Still, we need to be careful, Julie warns. “I think there’s a default we have that if a woman puts themselves forward in public life, she must be a feminist. But that is not the case; the most prominent example of that was Thatcher herself, who was hostile to feminism and hostile to the feminist movement and the label, even if she paid some lip service to the suffragettes,” she continues. “Feminism is its own ideology rooted in a progressive tradition usually around ideas of gender equality and social justice. I wouldn’t say that’s entirely incompatible with Conservatism but it is incompatible with fascism, and therefore women further to the right.”
So what about Theresa May, our right-wing self-identified feminist woman in power? “I think her self-identification as a feminist is genuine, I don't think she’s an opportunist in this regard,” Julie responds. “The point is that we’re surprised by it, and it’s because the only precedent we have is Thatcher, who counterintuitively went against a feminist legacy. May is what we should expect, rather than the other way around!”
To be a real feminist, you need to put your money where your mouth is – “deeds not words” as the suffragettes put it.

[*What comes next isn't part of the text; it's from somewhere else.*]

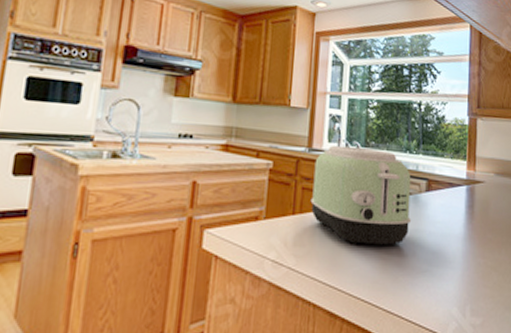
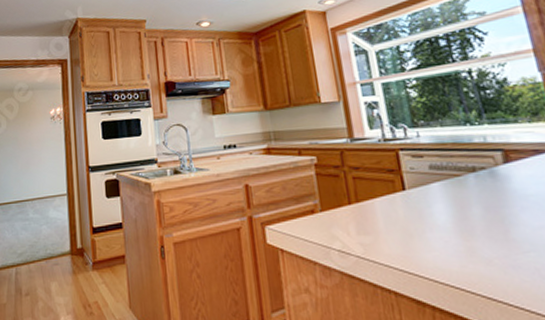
toaster: present [310,145,412,245] -> none [360,127,494,228]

Former Conservative Prime Minister David Cameron won “the Mumsnet vote” with his promises for gender equality in the 2015 general election, and while he fulfilled some of these promises, like shared parental leave and boosting the number of women in parliament, Tory austerity has still disproportionately affected the lives of women, particularly poorer women and women with disabilities. Domestic violence shelters for women have closed, the housing crisis has displaced young mums, and women across Britain are living in period poverty. If Theresa May truly is a feminist, the question that remains is what will she do about it?